▶ Goal
Count the lines of the data below that contain the string "Daita". Reply with the number alone.

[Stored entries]
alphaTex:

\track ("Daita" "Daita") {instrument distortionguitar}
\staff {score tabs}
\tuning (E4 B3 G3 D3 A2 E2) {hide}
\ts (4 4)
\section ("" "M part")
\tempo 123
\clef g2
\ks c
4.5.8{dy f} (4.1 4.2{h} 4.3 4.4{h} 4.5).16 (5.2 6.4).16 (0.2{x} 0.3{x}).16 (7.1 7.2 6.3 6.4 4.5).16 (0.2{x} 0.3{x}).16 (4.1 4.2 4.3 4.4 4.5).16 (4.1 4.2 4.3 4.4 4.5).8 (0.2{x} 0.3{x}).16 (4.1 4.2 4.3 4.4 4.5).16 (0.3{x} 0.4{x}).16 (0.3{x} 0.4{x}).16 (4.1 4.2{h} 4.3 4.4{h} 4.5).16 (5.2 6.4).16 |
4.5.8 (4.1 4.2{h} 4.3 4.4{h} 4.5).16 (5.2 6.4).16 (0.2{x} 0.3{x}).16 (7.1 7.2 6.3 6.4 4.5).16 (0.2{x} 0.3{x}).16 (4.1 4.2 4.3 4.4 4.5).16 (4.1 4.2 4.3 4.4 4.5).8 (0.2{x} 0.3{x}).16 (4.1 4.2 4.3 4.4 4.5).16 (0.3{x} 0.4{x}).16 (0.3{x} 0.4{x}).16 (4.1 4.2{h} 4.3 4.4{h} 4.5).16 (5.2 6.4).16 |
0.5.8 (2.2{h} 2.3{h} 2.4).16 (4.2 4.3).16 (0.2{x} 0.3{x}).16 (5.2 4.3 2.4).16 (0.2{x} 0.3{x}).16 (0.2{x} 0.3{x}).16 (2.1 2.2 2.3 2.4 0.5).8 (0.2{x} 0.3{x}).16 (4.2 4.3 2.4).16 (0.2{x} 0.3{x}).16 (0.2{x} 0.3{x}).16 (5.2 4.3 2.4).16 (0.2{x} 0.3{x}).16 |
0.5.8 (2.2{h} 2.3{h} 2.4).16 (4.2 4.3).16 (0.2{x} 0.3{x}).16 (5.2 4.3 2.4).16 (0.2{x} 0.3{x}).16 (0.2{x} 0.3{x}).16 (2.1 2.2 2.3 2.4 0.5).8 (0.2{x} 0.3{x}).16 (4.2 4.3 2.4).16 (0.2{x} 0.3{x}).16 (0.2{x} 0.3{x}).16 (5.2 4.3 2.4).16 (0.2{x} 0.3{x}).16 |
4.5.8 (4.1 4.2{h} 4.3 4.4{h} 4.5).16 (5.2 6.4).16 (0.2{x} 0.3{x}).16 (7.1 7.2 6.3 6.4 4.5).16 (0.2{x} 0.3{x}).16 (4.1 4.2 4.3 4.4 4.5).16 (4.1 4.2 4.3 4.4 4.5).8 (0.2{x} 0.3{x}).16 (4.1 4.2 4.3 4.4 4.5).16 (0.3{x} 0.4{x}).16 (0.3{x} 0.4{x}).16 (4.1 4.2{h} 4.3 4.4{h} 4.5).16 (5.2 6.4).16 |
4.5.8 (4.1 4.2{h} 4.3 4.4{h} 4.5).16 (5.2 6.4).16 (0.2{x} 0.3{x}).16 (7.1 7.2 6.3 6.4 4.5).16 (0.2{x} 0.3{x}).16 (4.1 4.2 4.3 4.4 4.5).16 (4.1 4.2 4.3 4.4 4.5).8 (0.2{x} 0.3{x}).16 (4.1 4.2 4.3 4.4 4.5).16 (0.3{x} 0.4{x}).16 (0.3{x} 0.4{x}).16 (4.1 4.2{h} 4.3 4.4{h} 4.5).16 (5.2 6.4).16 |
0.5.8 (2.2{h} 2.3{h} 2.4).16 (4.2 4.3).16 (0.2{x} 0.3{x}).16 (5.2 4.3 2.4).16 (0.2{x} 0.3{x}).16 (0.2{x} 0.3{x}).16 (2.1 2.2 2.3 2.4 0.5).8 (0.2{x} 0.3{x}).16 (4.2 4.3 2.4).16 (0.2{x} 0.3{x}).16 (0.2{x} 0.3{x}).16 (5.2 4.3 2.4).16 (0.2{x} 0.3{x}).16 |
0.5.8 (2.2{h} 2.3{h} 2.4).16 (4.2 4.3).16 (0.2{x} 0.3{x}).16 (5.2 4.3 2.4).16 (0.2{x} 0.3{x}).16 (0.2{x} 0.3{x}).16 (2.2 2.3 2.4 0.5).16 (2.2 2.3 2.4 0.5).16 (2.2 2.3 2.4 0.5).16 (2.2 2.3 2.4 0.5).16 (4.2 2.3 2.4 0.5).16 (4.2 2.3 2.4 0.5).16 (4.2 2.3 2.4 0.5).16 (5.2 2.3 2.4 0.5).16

▶ Task response
1